The Role of Trust in Healing

“Faith” and “trust” are two different things in the New Testament.  In the First Century, the noun “faith” meant to be persuaded.  That is, to be persuaded that God, Jesus, and the Holy Spirit are real and to believe in them.  So in the simplest terms, “faith” means to be a Christian.

On the other hand, in the First Century the verb “trust” meant to hopefully rely on something.
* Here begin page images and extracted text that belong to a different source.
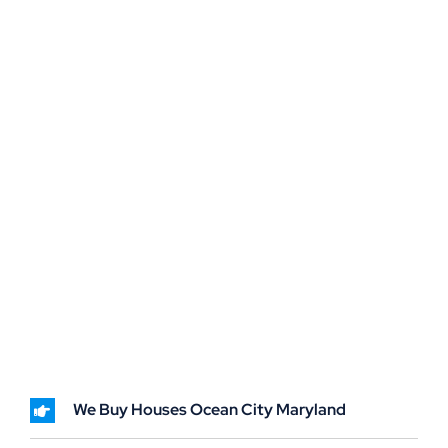
We Buy Houses Ocean City Maryland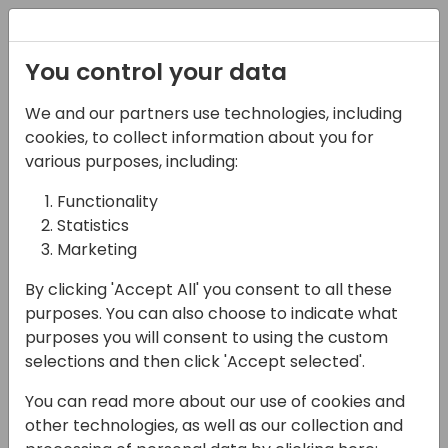
Registration
You control your data
We and our partners use technologies, including
03-05-2025
cookies, to collect information about you for
How to be a Prompt
various purposes, including:
Engineer
Functionality
Statistics
13:30 - 14:15
Room Fyn
Marketing
Back to event schedule
By clicking 'Accept All' you consent to all these
purposes. You can also choose to indicate what
purposes you will consent to using the custom
selections and then click 'Accept selected'.
Do you want to know what my first
You can read more about our use of cookies and
experience with generative AI was? Wildly
other technologies, as well as our collection and
inconsistent results. Half the time, the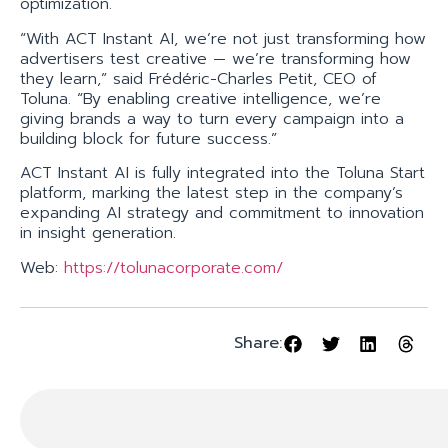
optimization.
“With ACT Instant AI, we’re not just transforming how
advertisers test creative — we’re transforming how
they learn,” said Frédéric-Charles Petit, CEO of
Toluna. “By enabling creative intelligence, we’re
giving brands a way to turn every campaign into a
building block for future success.”
ACT Instant AI is fully integrated into the Toluna Start
platform, marking the latest step in the company’s
expanding AI strategy and commitment to innovation
in insight generation.
Web:
https://tolunacorporate.com/
Share: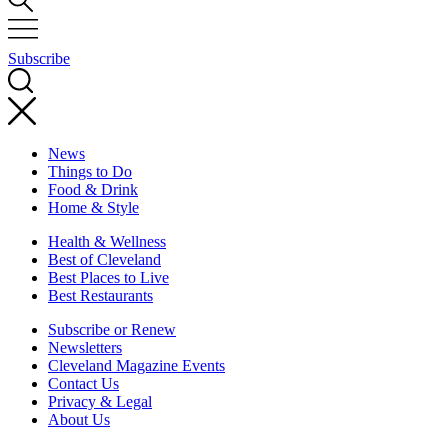
Subscribe
News
Things to Do
Food & Drink
Home & Style
Health & Wellness
Best of Cleveland
Best Places to Live
Best Restaurants
Subscribe or Renew
Newsletters
Cleveland Magazine Events
Contact Us
Privacy & Legal
About Us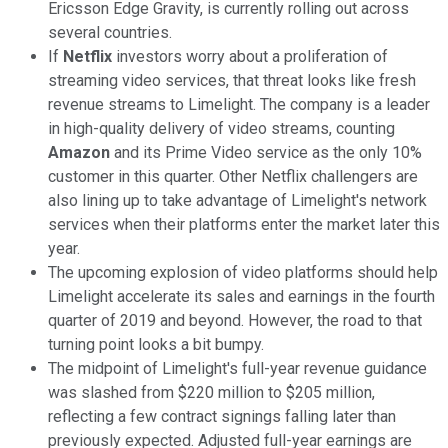
Ericsson Edge Gravity, is currently rolling out across
several countries.
If
Netflix
investors worry about a proliferation of
streaming video services, that threat looks like fresh
revenue streams to Limelight. The company is a leader
in high-quality delivery of video streams, counting
Amazon
and its Prime Video service as the only 10%
customer in this quarter. Other Netflix challengers are
also lining up to take advantage of Limelight's network
services when their platforms enter the market later this
year.
The upcoming explosion of video platforms should help
Limelight accelerate its sales and earnings in the fourth
quarter of 2019 and beyond. However, the road to that
turning point looks a bit bumpy.
The midpoint of Limelight's full-year revenue guidance
was slashed from $220 million to $205 million,
reflecting a few contract signings falling later than
previously expected. Adjusted full-year earnings are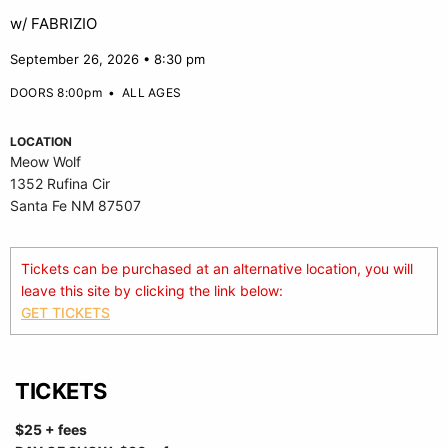
w/ FABRIZIO
September 26, 2026 • 8:30 pm
DOORS 8:00pm
•
ALL AGES
LOCATION
Meow Wolf
1352 Rufina Cir
Santa Fe NM 87507
Tickets can be purchased at an alternative location, you will
leave this site by clicking the link below:
GET TICKETS
TICKETS
$25 + fees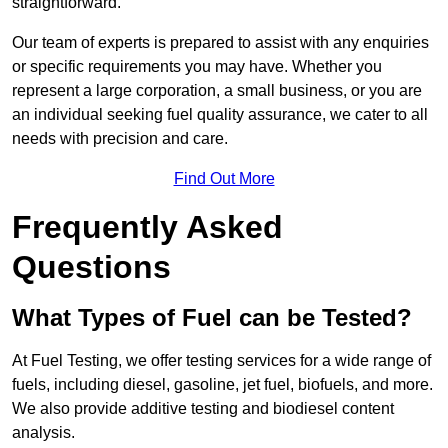
straightforward.
Our team of experts is prepared to assist with any enquiries
or specific requirements you may have. Whether you
represent a large corporation, a small business, or you are
an individual seeking fuel quality assurance, we cater to all
needs with precision and care.
Find Out More
Frequently Asked
Questions
What Types of Fuel can be Tested?
At Fuel Testing, we offer testing services for a wide range of
fuels, including diesel, gasoline, jet fuel, biofuels, and more.
We also provide additive testing and biodiesel content
analysis.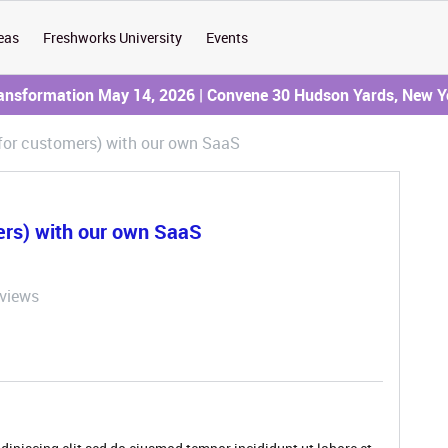
eas
Freshworks University
Events
ransformation May 14, 2026 | Convene 30 Hudson Yards, New Y
(for customers) with our own SaaS
ers) with our own SaaS
 views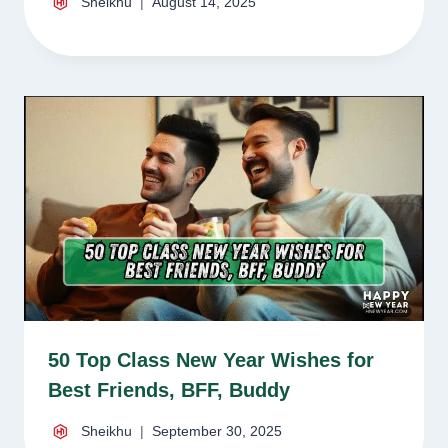
Sheikhu
August 14, 2025
50 Top Class New Year Wishes for
Best Friends, BFF, Buddy
Sheikhu
September 30, 2025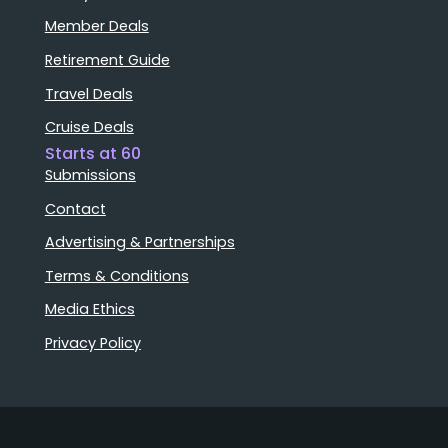
Member Deals
Retirement Guide
Travel Deals
Cruise Deals
Starts at 60
Submissions
Contact
Advertising & Partnerships
Terms & Conditions
Media Ethics
Privacy Policy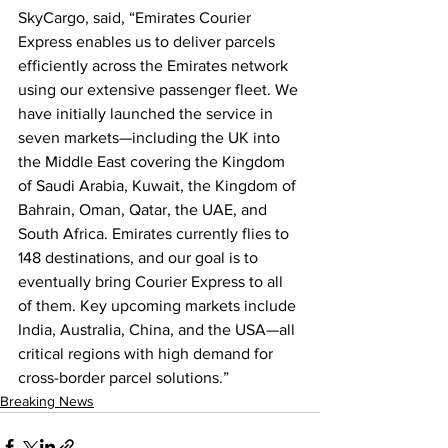
SkyCargo, said, “Emirates Courier 
Express enables us to deliver parcels 
efficiently across the Emirates network 
using our extensive passenger fleet. We 
have initially launched the service in 
seven markets—including the UK into 
the Middle East covering the Kingdom 
of Saudi Arabia, Kuwait, the Kingdom of 
Bahrain, Oman, Qatar, the UAE, and 
South Africa. Emirates currently flies to 
148 destinations, and our goal is to 
eventually bring Courier Express to all 
of them. Key upcoming markets include 
India, Australia, China, and the USA—all 
critical regions with high demand for 
cross-border parcel solutions.”
Breaking News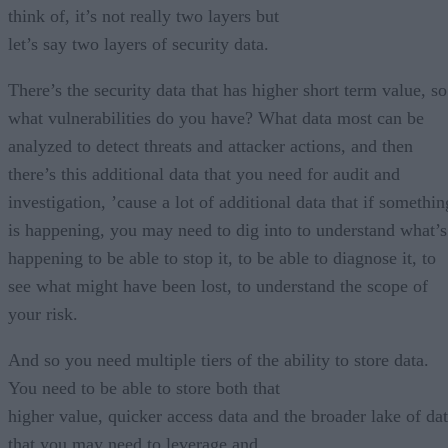
think of, it’s not really two layers but
let’s say two layers of security data.
There’s the security data that has higher short term value, so
what vulnerabilities do you have? What data most can be
analyzed to detect threats and attacker actions, and then
there’s this additional data that you need for audit and
investigation, ’cause a lot of additional data that if somethin
is happening, you may need to dig into to understand what’s
happening to be able to stop it, to be able to diagnose it, to
see what might have been lost, to understand the scope of
your risk.
And so you need multiple tiers of the ability to store data.
You need to be able to store both that
higher value, quicker access data and the broader lake of da
that you may need to leverage and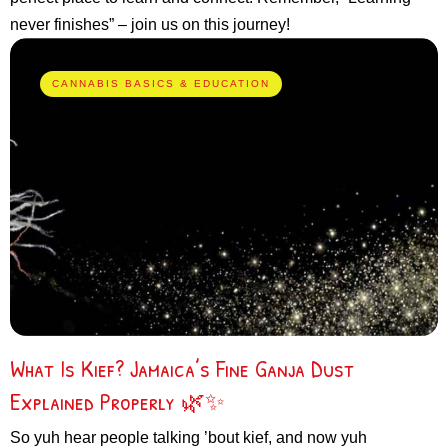
never finishes” – join us on this journey!
CANNABIS BASICS & EDUCATION
What Is Kief? Jamaica’s Fine Ganja Dust
Explained Properly 🌿✨
So yuh hear people talking ’bout kief, and now yuh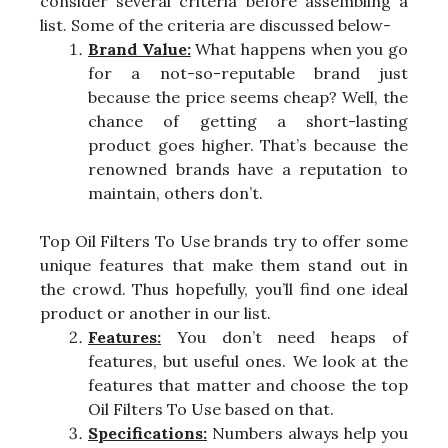
consider several criteria before assembling a
list. Some of the criteria are discussed below-
Brand Value:
What happens when you go
for a not-so-reputable brand just
because the price seems cheap? Well, the
chance of getting a short-lasting
product goes higher. That’s because the
renowned brands have a reputation to
maintain, others don’t.
Top Oil Filters To Use brands try to offer some
unique features that make them stand out in
the crowd. Thus hopefully, you’ll find one ideal
product or another in our list.
Features:
You don’t need heaps of
features, but useful ones. We look at the
features that matter and choose the top
Oil Filters To Use based on that.
Specifications:
Numbers always help you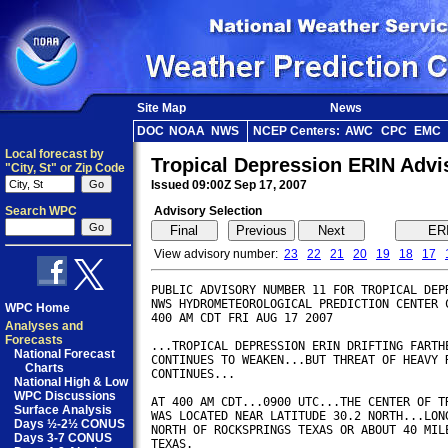
Site Map
News
DOC
NOAA
NWS
NCEP Centers:
AWC
CPC
EMC
Local forecast by
Tropical Depression ERIN Adv
"City, St" or Zip Code
Issued 09:00Z Sep 17, 2007
Search WPC
Advisory Selection
View advisory number:
23
22
21
20
19
18
17
PUBLIC ADVISORY NUMBER 11 FOR TROPICAL DEPR
NWS HYDROMETEOROLOGICAL PREDICTION CENTER C
WPC Home
400 AM CDT FRI AUG 17 2007        

Analyses and
Forecasts
...TROPICAL DEPRESSION ERIN DRIFTING FARTHE
National Forecast
CONTINUES TO WEAKEN...BUT THREAT OF HEAVY R
Charts
CONTINUES...

National High & Low
WPC Discussions
AT 400 AM CDT...0900 UTC...THE CENTER OF TR
Surface Analysis
WAS LOCATED NEAR LATITUDE 30.2 NORTH...LONG
Days ½-2½ CONUS
NORTH OF ROCKSPRINGS TEXAS OR ABOUT 40 MILE
Days 3-7 CONUS
TEXAS.
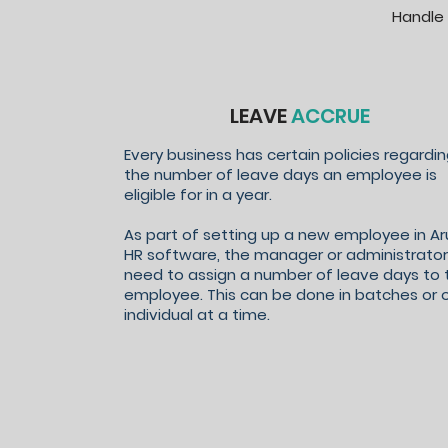
Handle 
LEAVE
ACCRUE
Every business has certain policies regardi
the number of leave days an employee is
eligible for in a year.
As part of setting up a new employee in Ar
HR software, the manager or administrator 
need to assign a number of leave days to 
employee. This can be done in batches or 
individual at a time.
That is, to wait confidently for something to happen.  So in the simplest terms, in the case of healing, “trust” means to wait confidently for a healing that we know is coming.

“Trust” is the act of knowing that the Holy Spirit will – and is – healing us and our family and friends in His own way, in His own time, and in His own place.

Thus, regardless of how we feel, and regardless of what we see with our eyes, we must trust that all of our illnesses, diseases, and afflictions will be fully healed in the time, place, and way that best fits God’s eternal plan for us.  To use the words of an old Christian hymn, our task is to:

“Trust and obey, for there’s no other way.”

What’s the Biggest Lesson in the Gifts of Healings?

The biggest lesson we’ve learned about the Gifts of Healings is that all healing prayers are answered, and all healing prayers have a positive result.  That means our healing prayers for ourselves and others are extremely important and necessary.   They do reinforce God’s plan for us and our family and friends.   The key point to remember is that every healing prayer isn’t answered immediately.   Some are.   But some aren’t.   Because the Holy Spirit doesn’t work on our timetable.  He works on heaven’s timetable.

Thus, if you have an affliction as you read these lines, and if you’re praying for the healing of that affliction, don’t make the frequent mistake of expecting the affliction to be healed immediately.  Because it may be God’s plan to heal it gradually, partially, in stages, or some other way.   Our role is to pray constantly – and to trust that the result of our prayers – whether or not we can see it, is on the way from the throne room of heaven.

In closing, I once had a friend named Roland.  He’s in heaven now, but whenever something confusing and discouraging happened to him, he always said, “I give God all the credit, and none of the blame.”

Let’s agree with Roland.  Let’s trust the power and majesty of the Holy Spirit.  Let’s trust the powerful and supernatural Gifts of Healings.  Let’s trust that our healing prayers will soon produce the result God has for us.  And while we wait, let’s pray for the Holy Spirit to fill us with the Fruit of the Spirit, and to give us all of the love, joy, peace, patience, and hope we need to stand strong until God’s plan unfolds.

And let’s always remember to “Trust and obey, for there’s no other way.”